Ahhhhh. (That's a sigh of relief, not a prelude to a cussword!)

Similar here. Without the ACA, I would have been faced with some lousy choices: Go without HI, buy a policy which would have left me vastly underinsured (which I was for 2 1/2 years prior to 1/1/2014), or remain with my skyrocketing individual HI policy whose premiums had grown by nearly 50% in 2 years, putting a small but growing strain on my budget.
 
Similar here. Without the ACA, I would have been faced with some lousy choices: Go without HI, buy a policy which would have left me vastly underinsured (which I was for 2 1/2 years prior to 1/1/2014), or remain with my skyrocketing individual HI policy whose premiums had grown by nearly 50% in 2 years, putting a small but growing strain on my budget.

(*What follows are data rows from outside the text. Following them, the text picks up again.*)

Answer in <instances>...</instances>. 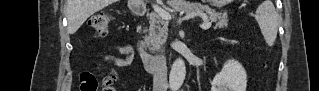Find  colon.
Masks as SVG:
<instances>
[{
	"mask_svg": "<svg viewBox=\"0 0 319 91\" xmlns=\"http://www.w3.org/2000/svg\"><path fill=\"white\" fill-rule=\"evenodd\" d=\"M111 21V16L105 12H99L92 15L89 18L88 24L89 27L97 35H105L108 32L109 25ZM80 90L81 91H96L98 90V81L97 79L90 74H83L80 78ZM113 79L111 77H105L102 81L103 90H111L113 86Z\"/></svg>",
	"mask_w": 319,
	"mask_h": 91,
	"instance_id": "1",
	"label": "colon"
}]
</instances>
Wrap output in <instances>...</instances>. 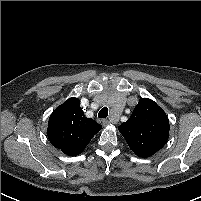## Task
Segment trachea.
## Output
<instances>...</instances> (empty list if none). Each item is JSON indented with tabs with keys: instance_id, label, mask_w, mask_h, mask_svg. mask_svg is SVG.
<instances>
[{
	"instance_id": "1",
	"label": "trachea",
	"mask_w": 201,
	"mask_h": 201,
	"mask_svg": "<svg viewBox=\"0 0 201 201\" xmlns=\"http://www.w3.org/2000/svg\"><path fill=\"white\" fill-rule=\"evenodd\" d=\"M108 111L109 110L107 107L102 108L98 113V117L99 118H106L108 116Z\"/></svg>"
}]
</instances>
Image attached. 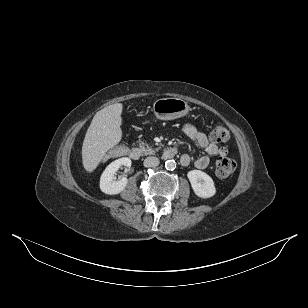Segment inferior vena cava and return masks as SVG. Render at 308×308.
Returning <instances> with one entry per match:
<instances>
[{
	"label": "inferior vena cava",
	"instance_id": "obj_1",
	"mask_svg": "<svg viewBox=\"0 0 308 308\" xmlns=\"http://www.w3.org/2000/svg\"><path fill=\"white\" fill-rule=\"evenodd\" d=\"M159 163H160L159 159L153 156L147 157L143 162L145 167H156L159 165Z\"/></svg>",
	"mask_w": 308,
	"mask_h": 308
}]
</instances>
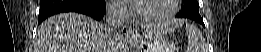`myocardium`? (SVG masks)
Returning a JSON list of instances; mask_svg holds the SVG:
<instances>
[{
	"label": "myocardium",
	"instance_id": "myocardium-1",
	"mask_svg": "<svg viewBox=\"0 0 261 52\" xmlns=\"http://www.w3.org/2000/svg\"><path fill=\"white\" fill-rule=\"evenodd\" d=\"M170 7L167 12L164 14L158 15V16H144L141 15L138 12L137 9V2L138 1H131L130 6H131V11L133 13V16L137 21L140 22H145V23H150V24H161L164 23L168 20H170L177 12L179 0H170Z\"/></svg>",
	"mask_w": 261,
	"mask_h": 52
}]
</instances>
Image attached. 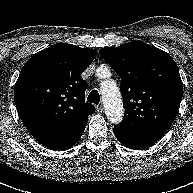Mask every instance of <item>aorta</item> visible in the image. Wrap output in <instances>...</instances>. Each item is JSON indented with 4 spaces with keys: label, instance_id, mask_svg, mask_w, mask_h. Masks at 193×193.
<instances>
[{
    "label": "aorta",
    "instance_id": "aorta-1",
    "mask_svg": "<svg viewBox=\"0 0 193 193\" xmlns=\"http://www.w3.org/2000/svg\"><path fill=\"white\" fill-rule=\"evenodd\" d=\"M101 93L107 118L112 123L121 122L124 114V107L120 91L115 82L111 80L103 82Z\"/></svg>",
    "mask_w": 193,
    "mask_h": 193
}]
</instances>
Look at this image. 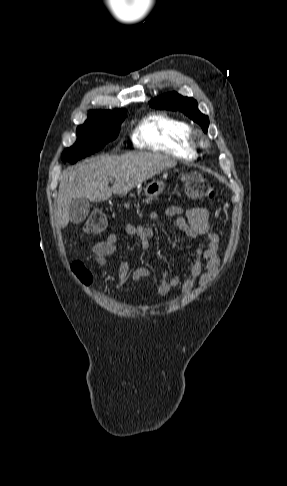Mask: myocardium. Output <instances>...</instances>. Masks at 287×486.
Listing matches in <instances>:
<instances>
[{"label": "myocardium", "mask_w": 287, "mask_h": 486, "mask_svg": "<svg viewBox=\"0 0 287 486\" xmlns=\"http://www.w3.org/2000/svg\"><path fill=\"white\" fill-rule=\"evenodd\" d=\"M190 141L193 147H205L206 140L201 136L198 131H190Z\"/></svg>", "instance_id": "myocardium-1"}]
</instances>
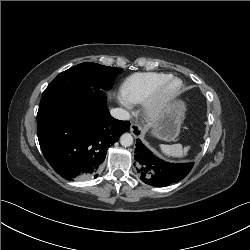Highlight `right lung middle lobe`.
Here are the masks:
<instances>
[{"label":"right lung middle lobe","mask_w":250,"mask_h":250,"mask_svg":"<svg viewBox=\"0 0 250 250\" xmlns=\"http://www.w3.org/2000/svg\"><path fill=\"white\" fill-rule=\"evenodd\" d=\"M121 68L103 66L97 63L85 62L61 72L43 92L40 104L55 97L62 90L76 86H93L97 89L112 88L115 77Z\"/></svg>","instance_id":"obj_1"}]
</instances>
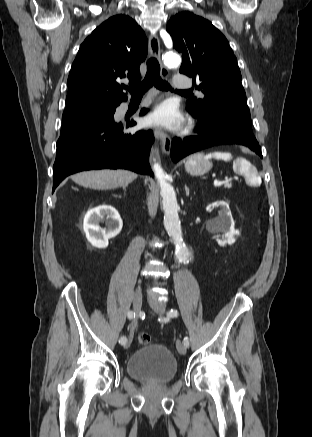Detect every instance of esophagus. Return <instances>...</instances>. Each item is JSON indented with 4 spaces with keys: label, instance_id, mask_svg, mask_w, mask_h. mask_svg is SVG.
<instances>
[{
    "label": "esophagus",
    "instance_id": "34e87169",
    "mask_svg": "<svg viewBox=\"0 0 312 437\" xmlns=\"http://www.w3.org/2000/svg\"><path fill=\"white\" fill-rule=\"evenodd\" d=\"M149 49L152 57L160 60V42L158 37L155 34H151L149 36ZM161 74L163 76H168V70L161 66ZM155 137L159 139L162 143V149L165 154H169L171 151V138L170 136L160 128H156L154 130Z\"/></svg>",
    "mask_w": 312,
    "mask_h": 437
}]
</instances>
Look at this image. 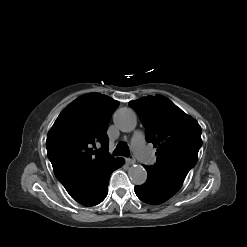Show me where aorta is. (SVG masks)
Returning a JSON list of instances; mask_svg holds the SVG:
<instances>
[{
  "mask_svg": "<svg viewBox=\"0 0 247 247\" xmlns=\"http://www.w3.org/2000/svg\"><path fill=\"white\" fill-rule=\"evenodd\" d=\"M114 123L122 132H131L136 128L137 116L130 108H121L114 115ZM129 178L136 185H141L147 180V172L140 165H134L129 168Z\"/></svg>",
  "mask_w": 247,
  "mask_h": 247,
  "instance_id": "762f6f07",
  "label": "aorta"
}]
</instances>
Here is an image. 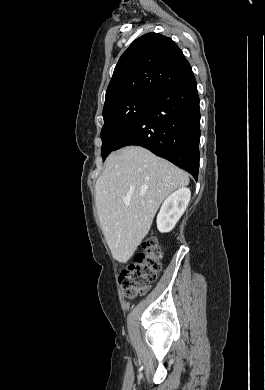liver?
Returning <instances> with one entry per match:
<instances>
[{
  "label": "liver",
  "instance_id": "6515ba94",
  "mask_svg": "<svg viewBox=\"0 0 265 390\" xmlns=\"http://www.w3.org/2000/svg\"><path fill=\"white\" fill-rule=\"evenodd\" d=\"M188 184L186 172L143 147L127 146L110 154L96 181L95 197L113 258L126 263L148 234L162 201Z\"/></svg>",
  "mask_w": 265,
  "mask_h": 390
}]
</instances>
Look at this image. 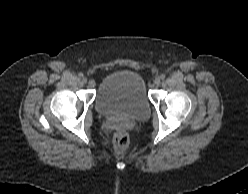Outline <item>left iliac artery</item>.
I'll list each match as a JSON object with an SVG mask.
<instances>
[{"mask_svg": "<svg viewBox=\"0 0 248 194\" xmlns=\"http://www.w3.org/2000/svg\"><path fill=\"white\" fill-rule=\"evenodd\" d=\"M160 78H161L162 80L165 79V75L162 74V75L160 76Z\"/></svg>", "mask_w": 248, "mask_h": 194, "instance_id": "obj_1", "label": "left iliac artery"}]
</instances>
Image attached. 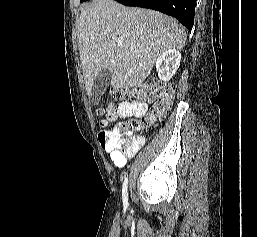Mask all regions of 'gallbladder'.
I'll list each match as a JSON object with an SVG mask.
<instances>
[{
    "mask_svg": "<svg viewBox=\"0 0 257 237\" xmlns=\"http://www.w3.org/2000/svg\"><path fill=\"white\" fill-rule=\"evenodd\" d=\"M112 80V72L109 69L101 70L96 76L92 91L90 94V99L92 102H96L100 95L105 91Z\"/></svg>",
    "mask_w": 257,
    "mask_h": 237,
    "instance_id": "1",
    "label": "gallbladder"
}]
</instances>
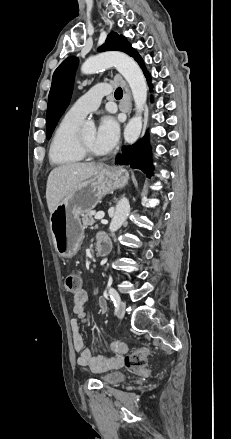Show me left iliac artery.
Listing matches in <instances>:
<instances>
[{
	"instance_id": "44dca946",
	"label": "left iliac artery",
	"mask_w": 231,
	"mask_h": 439,
	"mask_svg": "<svg viewBox=\"0 0 231 439\" xmlns=\"http://www.w3.org/2000/svg\"><path fill=\"white\" fill-rule=\"evenodd\" d=\"M108 292L112 301L114 302V305L117 307L118 303L120 302V296L118 292L112 287L109 288Z\"/></svg>"
}]
</instances>
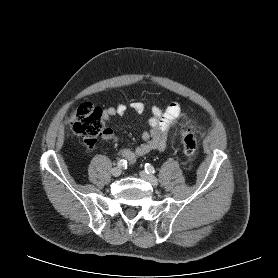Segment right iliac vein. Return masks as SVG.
<instances>
[{"mask_svg": "<svg viewBox=\"0 0 278 278\" xmlns=\"http://www.w3.org/2000/svg\"><path fill=\"white\" fill-rule=\"evenodd\" d=\"M121 172H122V170H121V168H120L119 166L114 167V168L111 170V173H112V175H113L114 177L120 176Z\"/></svg>", "mask_w": 278, "mask_h": 278, "instance_id": "1", "label": "right iliac vein"}]
</instances>
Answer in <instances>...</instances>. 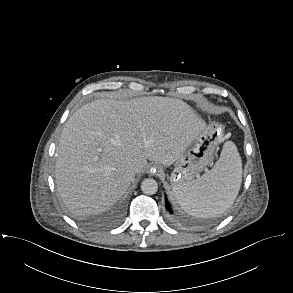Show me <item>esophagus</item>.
<instances>
[{"label": "esophagus", "mask_w": 293, "mask_h": 293, "mask_svg": "<svg viewBox=\"0 0 293 293\" xmlns=\"http://www.w3.org/2000/svg\"><path fill=\"white\" fill-rule=\"evenodd\" d=\"M160 170H161L160 167L157 166V165H154V166L151 167V172L154 173V174L159 173Z\"/></svg>", "instance_id": "34e87169"}]
</instances>
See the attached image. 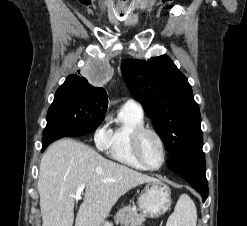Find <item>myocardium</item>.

I do not think that the premium growth has stopped...

I just checked and my policy this year is 24% higher than last with a worse policy...

They have already hinted at a 20% plus rate increase for next year...


The good news is that I am going to be getting my subsidy when I file my tax return... I had decided not to apply for one since I still do work if they find me a good temp job that is close to me.... so far this year all the ones offered have been long commutes...
 
I do not think that the premium growth has stopped...

I just checked and my policy this year is 24% higher than last with a worse policy...

They have already hinted at a 20% plus rate increase for next year...


The good news is that I am going to be getting my subsidy when I file my tax return... I had decided not to apply for one since I still do work if they find me a good temp job that is close to me.... so far this year all the ones offered have been long commutes...


My policy has strongly hinted 20% increase next year also. However going off memory a competing company (Anthem) was about $30 higher so I just took the cheap one. Anthem has reported their increases will be under 10% next year. So I think the big increase in mine was just aggressive price undercutting and realized they went too far. I know the bottom line is I will pay more but it sounds better that it is not true medical inflation just a hopeful one year pricing mistake.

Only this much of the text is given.